Christopher Dowling

Personal information
- Born: 15 June 1944 Sliema, Malta
- Died: 21 December 2022 (aged 78)

Sport
- Sport: Swimming

= Christopher Dowling =

Maltese swimmer (1944–2022)

Christopher Dowling (15 June 1944 – 21 December 2022) was a Maltese swimmer. He competed in the men's 100 metre freestyle at the 1960 Summer Olympics.

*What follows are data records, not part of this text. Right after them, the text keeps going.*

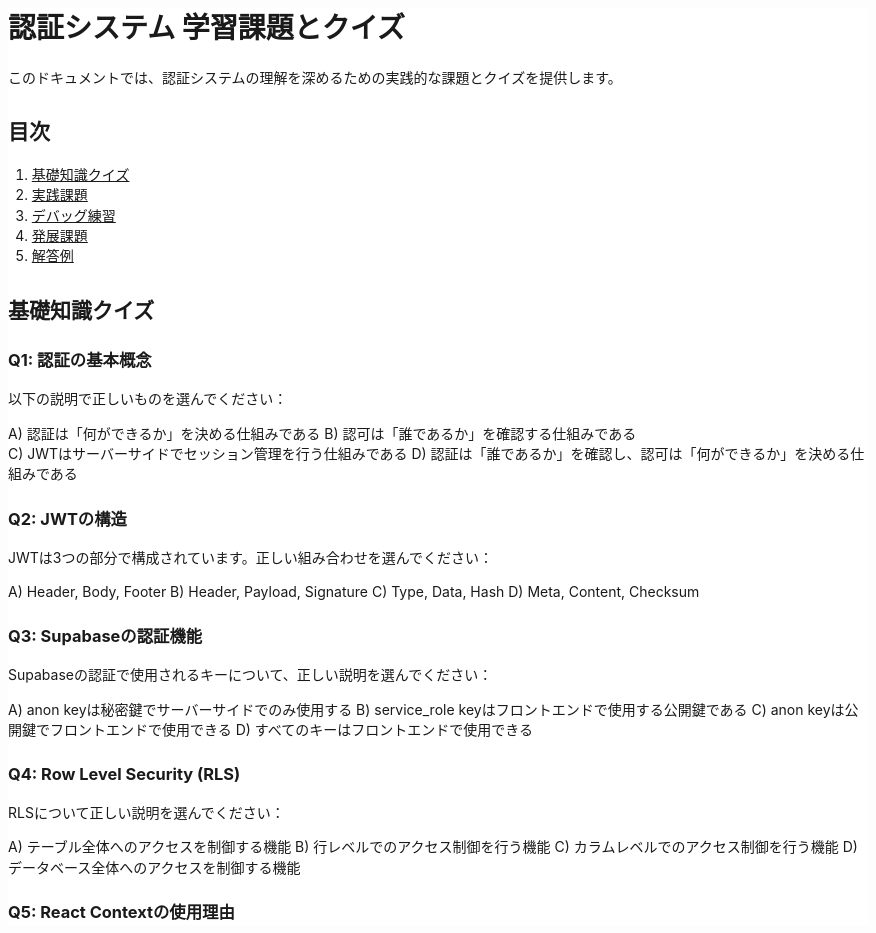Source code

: # 認証システム 学習課題とクイズ

このドキュメントでは、認証システムの理解を深めるための実践的な課題とクイズを提供します。

## 目次

1. [基礎知識クイズ](#基礎知識クイズ)
2. [実践課題](#実践課題)
3. [デバッグ練習](#デバッグ練習)
4. [発展課題](#発展課題)
5. [解答例](#解答例)

## 基礎知識クイズ

### Q1: 認証の基本概念

以下の説明で正しいものを選んでください：

A) 認証は「何ができるか」を決める仕組みである
B) 認可は「誰であるか」を確認する仕組みである  
C) JWTはサーバーサイドでセッション管理を行う仕組みである
D) 認証は「誰であるか」を確認し、認可は「何ができるか」を決める仕組みである

### Q2: JWTの構造

JWTは3つの部分で構成されています。正しい組み合わせを選んでください：

A) Header, Body, Footer
B) Header, Payload, Signature
C) Type, Data, Hash
D) Meta, Content, Checksum

### Q3: Supabaseの認証機能

Supabaseの認証で使用されるキーについて、正しい説明を選んでください：

A) anon keyは秘密鍵でサーバーサイドでのみ使用する
B) service_role keyはフロントエンドで使用する公開鍵である
C) anon keyは公開鍵でフロントエンドで使用できる
D) すべてのキーはフロントエンドで使用できる

### Q4: Row Level Security (RLS)

RLSについて正しい説明を選んでください：

A) テーブル全体へのアクセスを制御する機能
B) 行レベルでのアクセス制御を行う機能
C) カラムレベルでのアクセス制御を行う機能
D) データベース全体へのアクセスを制御する機能

### Q5: React Contextの使用理由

While at school, Dowling competed in many sporting disciplines, but it was water polo and swimming that he would excel in for his country, he was only sixteen years old when he was picked to represent Malta at the 1960 Summer Olympics, in Rome, he competed in the men's 100 metre freestyle, unfortunately Dowling's time in the heats was the slowest of all 52 swimmers. Dowling also made a name for himself in water polo, he mainly played for Balluta WPC, and in 1963 he represented his country at the Mediterranean Games which were held in Naples, Italy. After breaking various 100 metre swimming records and winning five water polo league titles and five national cup titles he finished playing in 1973.

Dowling finished his education in 1974 at the St Michael's Teacher Training College and went on to become a teacher. During his retirement he continued to give private lessons.

Christopher wasn't the only family member to play water polo in Malta, his father Jimmy and his uncles Budgy and Ralph Dowling all played for Valletta United W.P.C.